[SELECTED TEXT]
★ ★ ★ ★ ★ ★ ★

# Low RPM PMA



## NeilA (Oct 28, 2013)

If I have a PMA that generates 5 Kw at 50 RPM, requiring 1000 ftlbs of torque at 50 RPM. Do I just need to match speed with torque in order to run it? It just looks to easy and I know nothing about these things.


----------



## cowboyhermit (Nov 10, 2012)

Whoa, that's a hefty unit. Voltage and current will be on a curve, how are you planning on spinning it?


----------



## jsriley5 (Sep 22, 2012)

Bicycle ??  sorry had to throw that in there


----------



## Cotton (Oct 12, 2013)

Go see these folks! They can even tell you things you didn't want to know about a PMA. Lots of folks in the forum have lived off grid for decades, a way of life.
http://www.otherpower.com/


----------



## LincTex (Apr 1, 2011)

NeilA said:


> PMA that generates 5 Kw at 50 RPM, requiring 1000 ft lbs of torque at 50 RPM.


Wow! Steam Engine? Wind Turbine?

You could gear down a conventional engine... 2500 RPM would need a 50:1 gear reduction. You could do that with a Winsmith/Boston/Tigear/Dodge gear reduction worm drive.


----------

★ ★ ★ ★ ★ ★ ★

[RECORDED DATA]
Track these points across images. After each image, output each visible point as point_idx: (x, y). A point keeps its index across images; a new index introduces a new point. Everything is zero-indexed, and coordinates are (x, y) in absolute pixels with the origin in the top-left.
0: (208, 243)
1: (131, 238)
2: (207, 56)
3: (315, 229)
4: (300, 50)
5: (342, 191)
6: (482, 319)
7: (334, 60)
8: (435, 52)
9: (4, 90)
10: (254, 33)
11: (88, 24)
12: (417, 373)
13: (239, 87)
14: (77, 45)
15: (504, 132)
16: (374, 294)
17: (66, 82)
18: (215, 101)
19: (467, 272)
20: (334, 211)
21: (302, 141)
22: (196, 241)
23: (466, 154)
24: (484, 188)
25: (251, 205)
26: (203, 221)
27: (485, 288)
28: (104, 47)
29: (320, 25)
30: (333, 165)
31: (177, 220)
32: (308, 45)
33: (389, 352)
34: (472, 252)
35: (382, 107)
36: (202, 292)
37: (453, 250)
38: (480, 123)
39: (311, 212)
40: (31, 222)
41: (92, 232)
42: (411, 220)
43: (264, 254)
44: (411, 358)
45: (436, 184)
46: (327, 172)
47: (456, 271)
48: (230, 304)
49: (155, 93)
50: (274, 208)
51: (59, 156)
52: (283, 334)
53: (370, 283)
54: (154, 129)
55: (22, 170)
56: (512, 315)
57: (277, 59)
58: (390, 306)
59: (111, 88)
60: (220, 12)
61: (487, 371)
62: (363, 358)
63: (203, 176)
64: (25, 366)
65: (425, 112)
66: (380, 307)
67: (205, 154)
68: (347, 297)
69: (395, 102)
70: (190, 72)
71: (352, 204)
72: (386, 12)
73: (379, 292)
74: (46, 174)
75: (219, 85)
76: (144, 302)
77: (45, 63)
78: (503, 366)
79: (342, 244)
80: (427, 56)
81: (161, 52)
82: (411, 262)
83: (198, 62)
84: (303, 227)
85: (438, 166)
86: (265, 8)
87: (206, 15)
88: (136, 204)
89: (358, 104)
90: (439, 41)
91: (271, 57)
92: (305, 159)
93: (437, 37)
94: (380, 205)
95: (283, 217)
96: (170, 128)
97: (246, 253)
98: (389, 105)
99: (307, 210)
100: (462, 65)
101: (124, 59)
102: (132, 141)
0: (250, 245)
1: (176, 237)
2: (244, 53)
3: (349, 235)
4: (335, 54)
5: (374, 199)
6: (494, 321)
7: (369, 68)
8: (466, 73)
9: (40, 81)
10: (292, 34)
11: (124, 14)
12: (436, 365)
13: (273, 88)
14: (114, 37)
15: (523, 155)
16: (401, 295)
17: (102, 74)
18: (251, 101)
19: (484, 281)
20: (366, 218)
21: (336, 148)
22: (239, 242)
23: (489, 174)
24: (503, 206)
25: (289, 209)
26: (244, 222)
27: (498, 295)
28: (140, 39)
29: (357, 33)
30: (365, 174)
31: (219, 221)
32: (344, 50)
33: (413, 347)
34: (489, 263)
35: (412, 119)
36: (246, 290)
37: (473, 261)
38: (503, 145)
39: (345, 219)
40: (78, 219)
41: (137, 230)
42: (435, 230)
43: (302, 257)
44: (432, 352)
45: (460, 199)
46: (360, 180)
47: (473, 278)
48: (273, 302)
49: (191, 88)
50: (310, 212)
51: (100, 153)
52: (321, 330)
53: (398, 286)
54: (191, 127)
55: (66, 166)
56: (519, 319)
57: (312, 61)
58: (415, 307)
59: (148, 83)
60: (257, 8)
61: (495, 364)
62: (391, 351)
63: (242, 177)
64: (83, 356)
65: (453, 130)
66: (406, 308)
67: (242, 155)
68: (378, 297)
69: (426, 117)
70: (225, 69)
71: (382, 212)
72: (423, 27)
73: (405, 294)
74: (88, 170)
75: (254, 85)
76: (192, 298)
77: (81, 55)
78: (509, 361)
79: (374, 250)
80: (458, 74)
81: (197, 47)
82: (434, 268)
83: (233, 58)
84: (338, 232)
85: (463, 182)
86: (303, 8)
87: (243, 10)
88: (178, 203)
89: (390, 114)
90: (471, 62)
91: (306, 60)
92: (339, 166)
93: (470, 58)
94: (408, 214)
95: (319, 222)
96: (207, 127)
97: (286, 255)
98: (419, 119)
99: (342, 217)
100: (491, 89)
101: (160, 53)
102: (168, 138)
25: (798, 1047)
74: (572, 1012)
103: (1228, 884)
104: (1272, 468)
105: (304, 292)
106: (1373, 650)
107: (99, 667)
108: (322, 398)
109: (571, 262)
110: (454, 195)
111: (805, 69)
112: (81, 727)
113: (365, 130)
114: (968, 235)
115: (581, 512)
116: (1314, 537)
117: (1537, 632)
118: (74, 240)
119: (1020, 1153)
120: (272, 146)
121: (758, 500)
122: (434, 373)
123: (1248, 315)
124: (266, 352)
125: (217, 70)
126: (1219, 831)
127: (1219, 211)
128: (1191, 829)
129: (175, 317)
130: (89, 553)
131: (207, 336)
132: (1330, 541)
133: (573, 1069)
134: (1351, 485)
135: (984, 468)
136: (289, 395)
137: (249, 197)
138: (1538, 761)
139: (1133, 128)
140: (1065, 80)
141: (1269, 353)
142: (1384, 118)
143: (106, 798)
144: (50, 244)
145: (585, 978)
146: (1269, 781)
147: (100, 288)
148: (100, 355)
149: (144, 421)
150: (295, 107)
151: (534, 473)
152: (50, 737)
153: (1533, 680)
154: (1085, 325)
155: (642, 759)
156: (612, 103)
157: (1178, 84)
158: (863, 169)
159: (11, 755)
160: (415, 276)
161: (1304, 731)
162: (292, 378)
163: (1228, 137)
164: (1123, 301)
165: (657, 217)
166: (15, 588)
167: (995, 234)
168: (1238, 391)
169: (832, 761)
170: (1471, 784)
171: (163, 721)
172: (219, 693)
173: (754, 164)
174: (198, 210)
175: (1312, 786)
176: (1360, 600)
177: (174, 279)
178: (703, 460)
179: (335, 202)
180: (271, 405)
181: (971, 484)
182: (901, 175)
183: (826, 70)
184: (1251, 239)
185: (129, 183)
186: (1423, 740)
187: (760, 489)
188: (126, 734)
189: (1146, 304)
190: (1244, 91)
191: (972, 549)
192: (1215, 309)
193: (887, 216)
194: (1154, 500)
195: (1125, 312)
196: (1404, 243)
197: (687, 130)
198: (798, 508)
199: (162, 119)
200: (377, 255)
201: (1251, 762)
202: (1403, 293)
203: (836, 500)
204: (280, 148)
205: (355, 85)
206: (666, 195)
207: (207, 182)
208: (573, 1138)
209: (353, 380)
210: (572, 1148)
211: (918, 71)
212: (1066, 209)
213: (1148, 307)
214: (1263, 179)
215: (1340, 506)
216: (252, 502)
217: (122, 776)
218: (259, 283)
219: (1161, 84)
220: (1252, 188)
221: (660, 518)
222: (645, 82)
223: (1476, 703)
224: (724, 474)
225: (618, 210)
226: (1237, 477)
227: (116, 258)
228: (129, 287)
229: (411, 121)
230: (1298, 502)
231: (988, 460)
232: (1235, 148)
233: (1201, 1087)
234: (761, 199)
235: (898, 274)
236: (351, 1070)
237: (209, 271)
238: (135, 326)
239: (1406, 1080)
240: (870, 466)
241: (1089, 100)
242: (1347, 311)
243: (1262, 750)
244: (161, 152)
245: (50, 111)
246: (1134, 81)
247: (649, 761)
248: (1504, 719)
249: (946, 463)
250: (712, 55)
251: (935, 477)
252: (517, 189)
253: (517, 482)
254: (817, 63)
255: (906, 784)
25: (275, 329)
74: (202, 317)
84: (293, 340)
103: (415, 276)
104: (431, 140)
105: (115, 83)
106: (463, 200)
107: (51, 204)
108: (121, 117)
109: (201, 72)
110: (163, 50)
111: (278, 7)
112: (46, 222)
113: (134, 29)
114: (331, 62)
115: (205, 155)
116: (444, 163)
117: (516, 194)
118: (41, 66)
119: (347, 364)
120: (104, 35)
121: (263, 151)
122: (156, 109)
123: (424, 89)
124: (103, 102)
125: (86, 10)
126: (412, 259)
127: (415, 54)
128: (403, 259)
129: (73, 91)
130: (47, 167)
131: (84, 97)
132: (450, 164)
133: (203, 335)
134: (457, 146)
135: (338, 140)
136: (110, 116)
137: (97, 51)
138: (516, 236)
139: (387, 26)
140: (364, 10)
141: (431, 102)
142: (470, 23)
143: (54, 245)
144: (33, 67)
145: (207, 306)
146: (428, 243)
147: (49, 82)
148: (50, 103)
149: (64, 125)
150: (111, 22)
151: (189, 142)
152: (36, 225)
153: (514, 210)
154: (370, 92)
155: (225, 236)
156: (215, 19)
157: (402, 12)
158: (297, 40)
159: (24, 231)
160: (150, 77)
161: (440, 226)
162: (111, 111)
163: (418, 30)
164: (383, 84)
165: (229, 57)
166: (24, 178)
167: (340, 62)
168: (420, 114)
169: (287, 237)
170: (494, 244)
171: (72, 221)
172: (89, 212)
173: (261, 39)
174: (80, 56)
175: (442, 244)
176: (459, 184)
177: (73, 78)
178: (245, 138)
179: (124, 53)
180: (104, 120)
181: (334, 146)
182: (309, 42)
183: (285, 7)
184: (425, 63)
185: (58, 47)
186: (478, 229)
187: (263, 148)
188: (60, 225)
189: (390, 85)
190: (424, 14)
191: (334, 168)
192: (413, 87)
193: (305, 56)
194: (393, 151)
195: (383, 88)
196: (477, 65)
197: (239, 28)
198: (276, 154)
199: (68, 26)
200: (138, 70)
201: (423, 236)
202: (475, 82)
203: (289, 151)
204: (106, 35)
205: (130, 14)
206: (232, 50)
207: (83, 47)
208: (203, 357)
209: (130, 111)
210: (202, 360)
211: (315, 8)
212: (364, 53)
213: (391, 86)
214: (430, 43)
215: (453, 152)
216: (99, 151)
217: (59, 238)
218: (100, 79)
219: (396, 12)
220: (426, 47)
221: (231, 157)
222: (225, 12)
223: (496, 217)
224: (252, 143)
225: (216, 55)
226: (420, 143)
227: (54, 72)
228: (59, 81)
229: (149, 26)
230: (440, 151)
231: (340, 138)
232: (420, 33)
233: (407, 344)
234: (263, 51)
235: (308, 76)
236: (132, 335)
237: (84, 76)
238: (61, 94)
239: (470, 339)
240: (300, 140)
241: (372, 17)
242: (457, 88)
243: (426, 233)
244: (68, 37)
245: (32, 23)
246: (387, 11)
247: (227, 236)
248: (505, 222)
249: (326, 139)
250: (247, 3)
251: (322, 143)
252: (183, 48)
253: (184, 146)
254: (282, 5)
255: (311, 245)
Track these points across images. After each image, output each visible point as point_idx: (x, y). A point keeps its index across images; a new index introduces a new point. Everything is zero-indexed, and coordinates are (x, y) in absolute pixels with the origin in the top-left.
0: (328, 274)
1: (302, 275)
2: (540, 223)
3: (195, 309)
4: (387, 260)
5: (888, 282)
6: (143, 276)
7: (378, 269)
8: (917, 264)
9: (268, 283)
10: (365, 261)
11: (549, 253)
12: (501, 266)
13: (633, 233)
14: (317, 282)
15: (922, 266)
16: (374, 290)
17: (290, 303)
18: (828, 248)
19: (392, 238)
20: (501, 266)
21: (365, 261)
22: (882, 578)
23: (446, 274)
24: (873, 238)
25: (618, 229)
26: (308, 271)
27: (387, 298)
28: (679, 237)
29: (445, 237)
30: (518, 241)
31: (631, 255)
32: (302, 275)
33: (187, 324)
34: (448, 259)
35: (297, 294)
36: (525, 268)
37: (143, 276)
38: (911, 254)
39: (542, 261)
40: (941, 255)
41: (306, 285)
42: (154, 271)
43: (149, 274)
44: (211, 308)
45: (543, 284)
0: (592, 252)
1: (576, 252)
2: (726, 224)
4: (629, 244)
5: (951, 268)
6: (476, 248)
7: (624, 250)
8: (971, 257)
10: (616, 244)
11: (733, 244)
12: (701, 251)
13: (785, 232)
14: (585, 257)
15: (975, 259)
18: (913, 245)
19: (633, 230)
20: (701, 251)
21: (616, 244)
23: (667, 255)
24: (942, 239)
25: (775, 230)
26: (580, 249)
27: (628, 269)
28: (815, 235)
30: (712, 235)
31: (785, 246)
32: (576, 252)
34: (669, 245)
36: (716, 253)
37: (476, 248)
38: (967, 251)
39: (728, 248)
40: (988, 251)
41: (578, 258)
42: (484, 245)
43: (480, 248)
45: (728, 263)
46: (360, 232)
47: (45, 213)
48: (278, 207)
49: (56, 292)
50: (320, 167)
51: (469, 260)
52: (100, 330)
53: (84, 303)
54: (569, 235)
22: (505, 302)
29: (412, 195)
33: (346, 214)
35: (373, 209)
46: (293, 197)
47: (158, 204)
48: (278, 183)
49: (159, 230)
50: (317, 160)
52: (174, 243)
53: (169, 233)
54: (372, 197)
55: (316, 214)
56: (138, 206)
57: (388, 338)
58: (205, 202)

★ ★ ★ ★ ★ ★ ★

[EXERCISE INSTRUCTIONS] Could you reproduce, word for word, the part of the low-RPM PMA thread starting with "If I have a" and going on through "(Nov 10, 2012)"? Work only from the low-RPM PMA thread, not the data.

[TASK RESPONSE]
If I have a PMA that generates 5 Kw at 50 RPM, requiring 1000 ftlbs of torque at 50 RPM. Do I just need to match speed with torque in order to run it? It just looks to easy and I know nothing about these things.


----------



## cowboyhermit (Nov 10, 2012)